### Directions for this task
Beneath this task are records; tally the lines in them that contain "niet" and report only the number.

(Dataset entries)

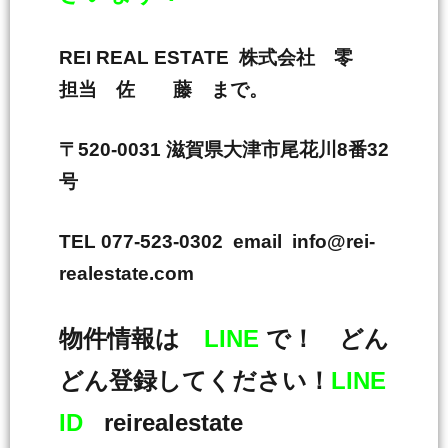
REI REAL ESTATE 株式会社 零
担当 佐 藤 まで。
〒520-0031 滋賀県大津市尾花川8番32
号
TEL 077-523-0302 email info@rei-
realestate.com
物件情報は
LINE
で！ どん
どん登録してください！
LINE
ID
reirealestate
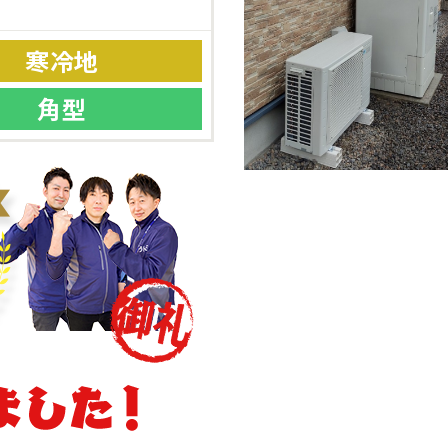
寒冷地
角型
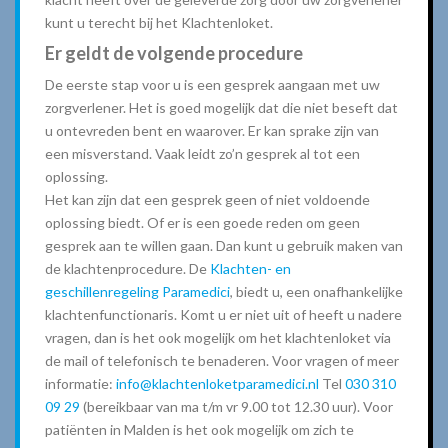
kunt u terecht bij het Klachtenloket.
Er geldt de volgende procedure
De eerste stap voor u is een gesprek aangaan met uw
zorgverlener. Het is goed mogelijk dat die niet beseft dat
u ontevreden bent en waarover. Er kan sprake zijn van
een misverstand. Vaak leidt zo’n gesprek al tot een
oplossing.
Het kan zijn dat een gesprek geen of niet voldoende
oplossing biedt. Of er is een goede reden om geen
gesprek aan te willen gaan. Dan kunt u gebruik maken van
de klachtenprocedure. De
Klachten- en
geschillenregeling Paramedici
, biedt u, een onafhankelijke
klachtenfunctionaris. Komt u er niet uit of heeft u nadere
vragen, dan is het ook mogelijk om het klachtenloket via
de mail of telefonisch te benaderen. Voor vragen of meer
informatie:
info@klachtenloketparamedici.nl
Tel
030 310
09 29
(bereikbaar van ma t/m vr 9.00 tot 12.30 uur). Voor
patiënten in Malden is het ook mogelijk om zich te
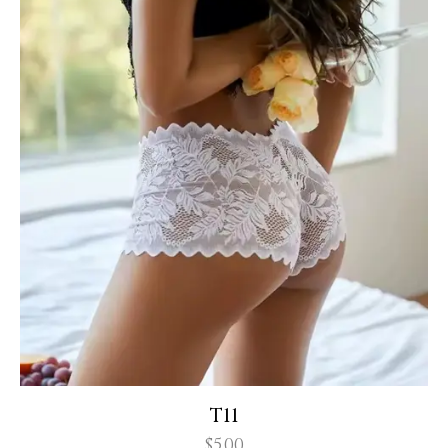
T11
$
5.00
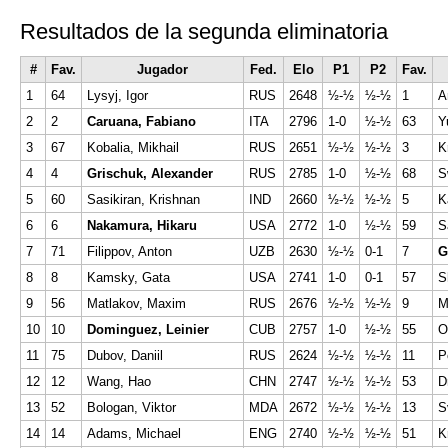
Resultados de la segunda eliminatoria
#
Fav.
Jugador
Fed.
Elo
P1
P2
Fav.
1
64
Lysyj, Igor
RUS
2648
½-½
½-½
1
A
2
2
Caruana, Fabiano
ITA
2796
1-0
½-½
63
Y
3
67
Kobalia, Mikhail
RUS
2651
½-½
½-½
3
K
4
4
Grischuk, Alexander
RUS
2785
1-0
½-½
68
S
5
60
Sasikiran, Krishnan
IND
2660
½-½
½-½
5
K
6
6
Nakamura, Hikaru
USA
2772
1-0
½-½
59
S
7
71
Filippov, Anton
UZB
2630
½-½
0-1
7
G
8
8
Kamsky, Gata
USA
2741
1-0
0-1
57
S
9
56
Matlakov, Maxim
RUS
2676
½-½
½-½
9
M
10
10
Dominguez, Leinier
CUB
2757
1-0
½-½
55
O
11
75
Dubov, Daniil
RUS
2624
½-½
½-½
11
P
12
12
Wang, Hao
CHN
2747
½-½
½-½
53
D
13
52
Bologan, Viktor
MDA
2672
½-½
½-½
13
S
14
14
Adams, Michael
ENG
2740
½-½
½-½
51
K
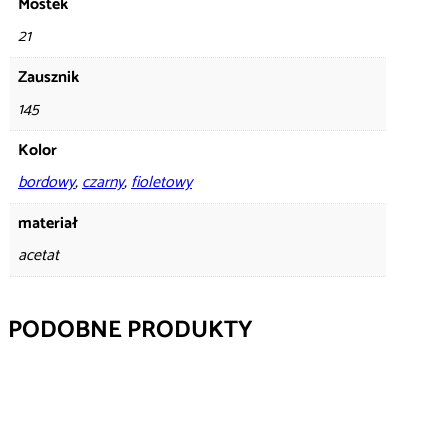
Mostek
21
Zausznik
145
Kolor
bordowy
,
czarny
,
fioletowy
materiał
acetat
PODOBNE PRODUKTY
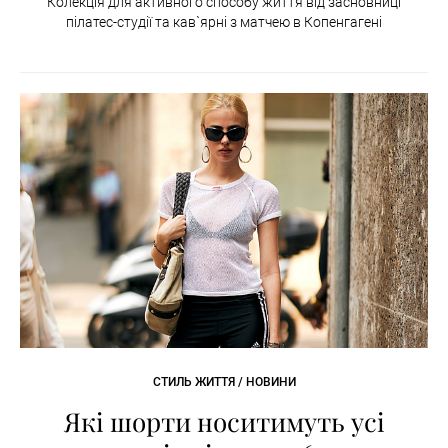
Колекція для активного способу життя від засновниці
пілатес-студії та кав`ярні з матчею в Копенгагені
СТИЛЬ ЖИТТЯ / НОВИНИ
Які шорти носитимуть усі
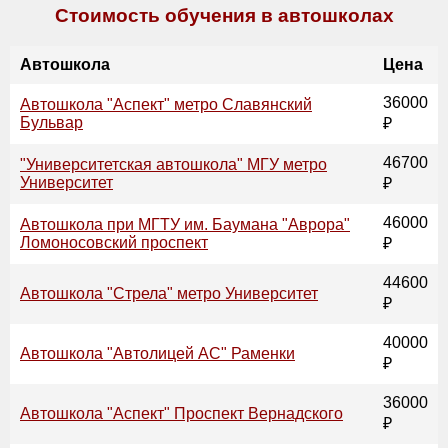
Стоимость обучения в автошколах
Автошкола
Цена
36000
Автошкола "Аспект" метро Славянский
Бульвар
₽
46700
"Университетская автошкола" МГУ метро
Университет
₽
46000
Автошкола при МГТУ им. Баумана "Аврора"
Ломоносовский проспект
₽
44600
Автошкола "Стрела" метро Университет
₽
40000
Автошкола "Автолицей АС" Раменки
₽
36000
Автошкола "Аспект" Проспект Вернадского
₽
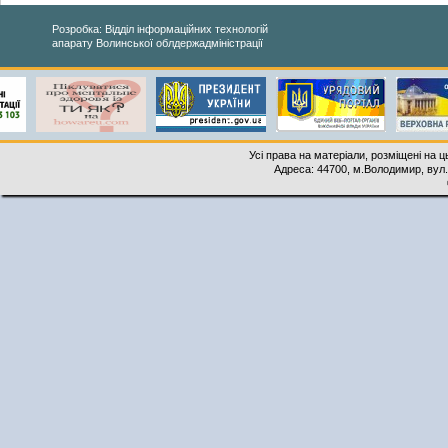
Розробка: Відділ інформаційних технологій
апарату Волинської облдержадміністрації
Усі права на матеріали, розміщені на 
Адреса: 44700, м.Володимир, вул. 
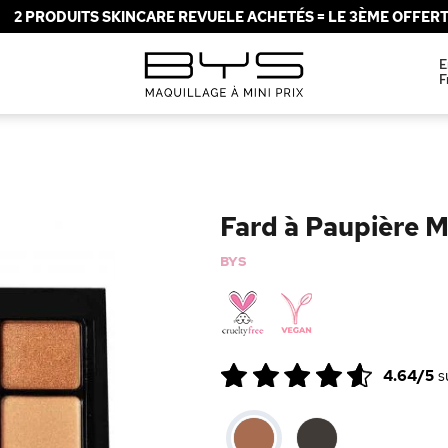
2 PRODUITS SKINCARE REVUELE ACHETÉS = LE 3ÈME OFFERT 
E
F
Fard à Paupière M
BYS
4.64/5
s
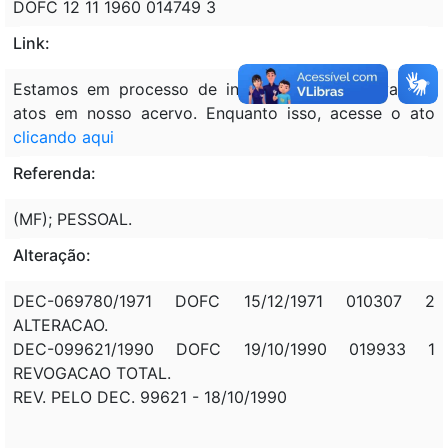
DOFC 12 11 1960 014749 3
Link:
Estamos em processo de inclusão retrospectiva dos
atos em nosso acervo. Enquanto isso, acesse o ato
clicando aqui
Referenda:
(MF); PESSOAL.
Alteração:
DEC-069780/1971 DOFC 15/12/1971 010307 2
ALTERACAO.
DEC-099621/1990 DOFC 19/10/1990 019933 1
REVOGACAO TOTAL.
REV. PELO DEC. 99621 - 18/10/1990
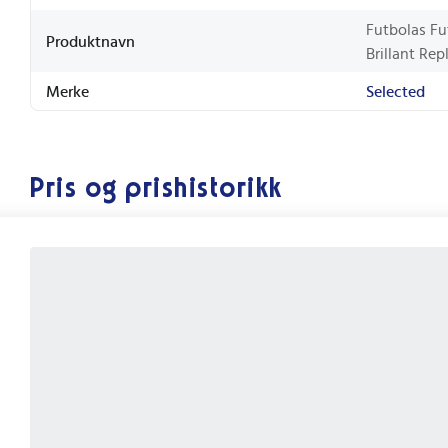
Futbolas Fu
Produktnavn
Brillant Rep
Merke
Selected
Pris og prishistorikk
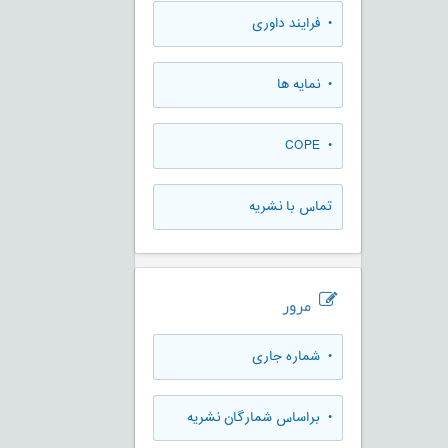
• فرایند داوری
• نمایه ها
• COPE
تماس با نشریه
مرور
•
شماره جاری
•
براساس شمارگان نشریه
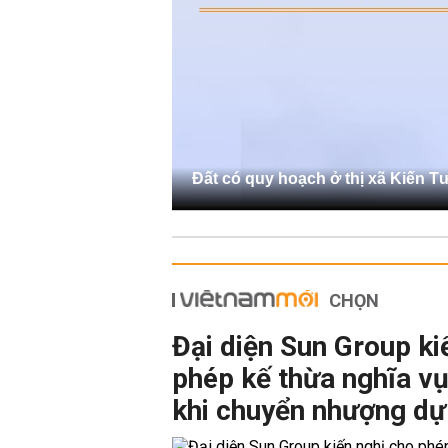
Đất có quy hoạch ở thị xã Kiến 
CHỌN
Đại diện Sun Group ki
phép kế thừa nghĩa vụ
khi chuyển nhượng dự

### Result for this task
3